I am a graduate student at Utah State University, currently studying mechanical engineering with an emphasis in computational engineering.  I have always been fascinated with the idea of simulating the natural world on computers.  It all started in high school when I learned Newton's law of gravitation in physics class and Euler's method in calculus.  I created a simple simulator of the earth orbiting the sun in the form of a Java applet, since at the time Java was the only language that I new.  Unfortunately, since Euler's method is globally only first order accurate and I was using real time as my time step, my simulation was not very accurate.  I have learned quite a bit about numerical simulation since then, but I still find each new problem as intriguing as that first attempt.

My masters work has primarily focused on fluid mechanics and the simulation thereof.  I find the field of computational fluid dynamics (CFD) to be both challenging and interesting.  Currently I am working on a simple 2d unstructured CFD code using the finite volume method.  I have also written other fluid dynamics codes for my graduate fluids class which range from 3d vortex identification methods to boundary layer equation solvers.  Outside the field of fluid dynamics, I have written a 2d finite element analysis code which reads in a subset of the NASTRAN input file format and computes the reactions and stresses in the members.  The code also supports some thermal effects.

My research at Utah State has been varied up till now.  I created a provisioning system for a small (12 node) computing cluster which used hardware virtualization to get around a parallelization limitation in the particle image velocimitry code the lab was running. My solution cause the cluster to process data 3.2 times faster than before.
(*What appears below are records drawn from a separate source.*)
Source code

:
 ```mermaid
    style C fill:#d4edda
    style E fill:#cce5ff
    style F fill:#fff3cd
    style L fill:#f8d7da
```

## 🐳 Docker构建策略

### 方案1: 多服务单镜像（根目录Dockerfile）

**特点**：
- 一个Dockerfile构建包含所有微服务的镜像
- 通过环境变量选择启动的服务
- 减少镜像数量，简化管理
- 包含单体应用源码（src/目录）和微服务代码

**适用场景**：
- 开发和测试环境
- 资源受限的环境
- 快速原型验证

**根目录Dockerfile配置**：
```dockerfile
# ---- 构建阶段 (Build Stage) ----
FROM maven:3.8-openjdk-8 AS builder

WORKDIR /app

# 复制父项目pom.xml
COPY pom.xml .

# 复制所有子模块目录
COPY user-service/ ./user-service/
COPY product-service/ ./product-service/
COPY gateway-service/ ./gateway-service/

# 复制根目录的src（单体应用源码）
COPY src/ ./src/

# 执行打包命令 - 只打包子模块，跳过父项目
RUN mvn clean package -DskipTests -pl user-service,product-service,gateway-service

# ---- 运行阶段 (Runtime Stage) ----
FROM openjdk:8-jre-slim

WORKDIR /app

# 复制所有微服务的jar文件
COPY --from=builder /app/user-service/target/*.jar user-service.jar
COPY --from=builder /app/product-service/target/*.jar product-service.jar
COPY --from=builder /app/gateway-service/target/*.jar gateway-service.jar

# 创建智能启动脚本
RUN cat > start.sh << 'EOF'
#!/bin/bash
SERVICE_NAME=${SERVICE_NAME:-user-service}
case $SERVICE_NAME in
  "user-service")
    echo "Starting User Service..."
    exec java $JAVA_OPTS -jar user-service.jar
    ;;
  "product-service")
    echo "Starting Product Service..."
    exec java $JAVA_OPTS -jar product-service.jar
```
I have also worked with genetic algorithms to optimize a cross dock situation in product distribution.  In addition to these, I taught some classes on Python and parallel computing at the Utah Advanced Computing Summer Institute (UACSI) in 2008.

My thesis is to add parallel io capabilities to the CFD Grid Notation System (CGNS) library.  This will be done using parallel HDF5 as a back end, and will maintain backwards compatibilities with older CGNS files.